▸ **Work task**
Give the listing below again exactly, but without any of its pictures.

▸ **Source material**

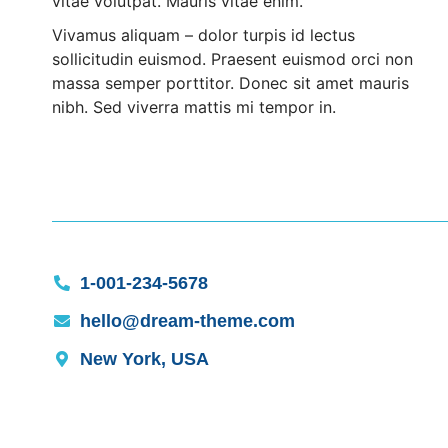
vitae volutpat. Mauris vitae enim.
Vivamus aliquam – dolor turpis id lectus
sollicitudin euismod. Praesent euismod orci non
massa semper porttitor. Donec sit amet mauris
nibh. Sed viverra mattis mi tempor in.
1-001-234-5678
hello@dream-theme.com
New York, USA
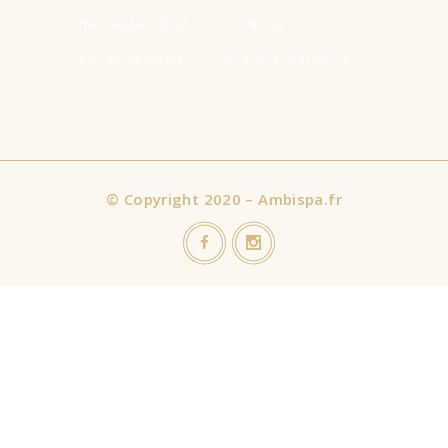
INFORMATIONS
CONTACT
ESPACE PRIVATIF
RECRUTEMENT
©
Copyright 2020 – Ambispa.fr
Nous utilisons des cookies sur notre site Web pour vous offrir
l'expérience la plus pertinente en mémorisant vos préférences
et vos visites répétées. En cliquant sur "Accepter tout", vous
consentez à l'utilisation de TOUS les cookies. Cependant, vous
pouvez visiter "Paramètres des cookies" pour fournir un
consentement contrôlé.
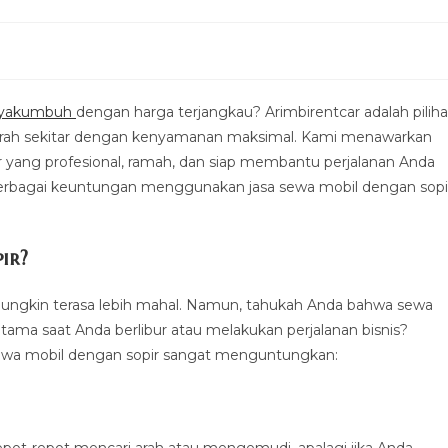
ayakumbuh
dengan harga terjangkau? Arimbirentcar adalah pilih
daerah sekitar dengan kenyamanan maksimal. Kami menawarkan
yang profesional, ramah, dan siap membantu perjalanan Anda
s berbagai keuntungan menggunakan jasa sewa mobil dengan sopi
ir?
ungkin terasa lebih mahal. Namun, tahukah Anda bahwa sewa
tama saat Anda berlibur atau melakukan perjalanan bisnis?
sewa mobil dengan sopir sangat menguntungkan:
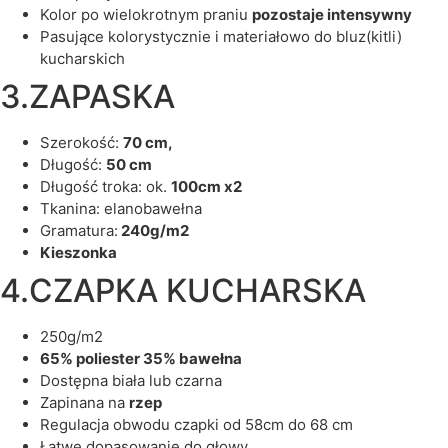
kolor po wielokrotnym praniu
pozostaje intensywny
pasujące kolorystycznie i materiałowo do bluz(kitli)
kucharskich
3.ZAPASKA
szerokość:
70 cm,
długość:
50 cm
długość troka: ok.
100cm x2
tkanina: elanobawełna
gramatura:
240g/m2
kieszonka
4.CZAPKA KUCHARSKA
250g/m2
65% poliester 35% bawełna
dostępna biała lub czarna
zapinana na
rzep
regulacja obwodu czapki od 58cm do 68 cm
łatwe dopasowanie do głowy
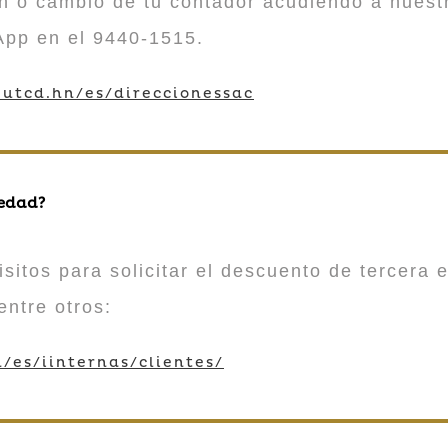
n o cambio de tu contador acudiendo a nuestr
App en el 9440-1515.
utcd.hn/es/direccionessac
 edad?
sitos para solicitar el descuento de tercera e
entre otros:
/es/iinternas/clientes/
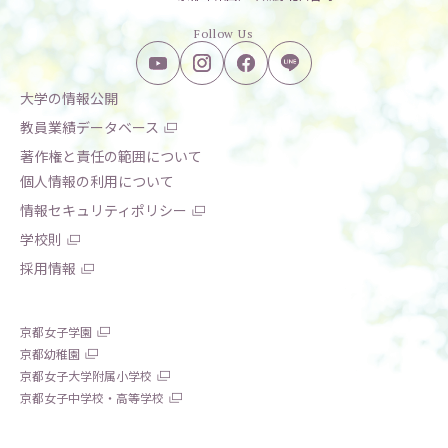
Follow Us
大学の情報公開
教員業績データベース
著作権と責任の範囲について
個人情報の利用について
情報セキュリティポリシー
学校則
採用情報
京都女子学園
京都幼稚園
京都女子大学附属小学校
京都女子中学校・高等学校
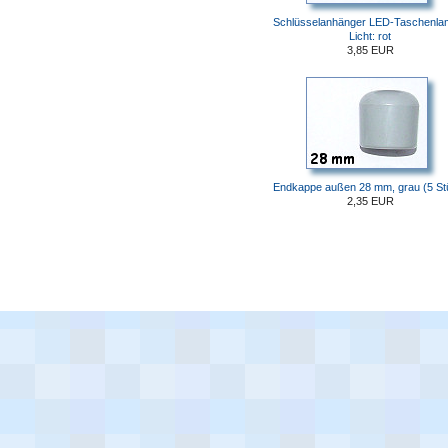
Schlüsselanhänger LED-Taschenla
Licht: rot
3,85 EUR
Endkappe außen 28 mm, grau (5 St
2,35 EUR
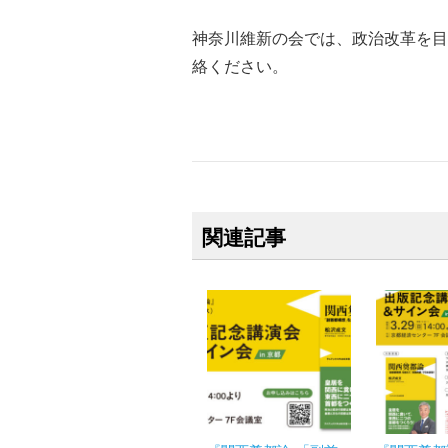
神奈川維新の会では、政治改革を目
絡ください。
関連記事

▸ **Response to the exercise**
vitae volutpat. Mauris vitae enim.
Vivamus aliquam – dolor turpis id lectus
sollicitudin euismod. Praesent euismod orci non
massa semper porttitor. Donec sit amet mauris
nibh. Sed viverra mattis mi tempor in.
1-001-234-5678
hello@dream-theme.com
New York, USA
INFORMATIONS
CONTACT
ESPACE PRIVATIF
RECRUTEMENT
©
Copyright 2020 – Ambispa.fr
Nous utilisons des cookies sur notre site Web pour vous offrir
l'expérience la plus pertinente en mémorisant vos préférences
et vos visites répétées. En cliquant sur "Accepter tout", vous
consentez à l'utilisation de TOUS les cookies. Cependant, vous
pouvez visiter "Paramètres des cookies" pour fournir un
consentement contrôlé.
ayakumbuh
dengan harga terjangkau? Arimbirentcar adalah pilih
daerah sekitar dengan kenyamanan maksimal. Kami menawarkan
yang profesional, ramah, dan siap membantu perjalanan Anda
s berbagai keuntungan menggunakan jasa sewa mobil dengan sopi
ir?
ungkin terasa lebih mahal. Namun, tahukah Anda bahwa sewa
tama saat Anda berlibur atau melakukan perjalanan bisnis?
sewa mobil dengan sopir sangat menguntungkan:
kolor po wielokrotnym praniu
pozostaje intensywny
pasujące kolorystycznie i materiałowo do bluz(kitli)
kucharskich
3.ZAPASKA
szerokość:
70 cm,
długość:
50 cm
długość troka: ok.
100cm x2
tkanina: elanobawełna
gramatura:
240g/m2
kieszonka
4.CZAPKA KUCHARSKA
250g/m2
65% poliester 35% bawełna
dostępna biała lub czarna
zapinana na
rzep
regulacja obwodu czapki od 58cm do 68 cm
łatwe dopasowanie do głowy
n o cambio de tu contador acudiendo a nuestr
App en el 9440-1515.
utcd.hn/es/direccionessac
 edad?
sitos para solicitar el descuento de tercera e
entre otros:
/es/iinternas/clientes/
Follow Us
大学の情報公開
教員業績データベース
著作権と責任の範囲について
個人情報の利用について
情報セキュリティポリシー
学校則
採用情報
京都女子学園
京都幼稚園
京都女子大学附属小学校
京都女子中学校・高等学校
Schlüsselanhänger LED-Taschenla
Licht: rot
3,85 EUR
Endkappe außen 28 mm, grau (5 St
2,35 EUR
神奈川維新の会では、政治改革を目
絡ください。
関連記事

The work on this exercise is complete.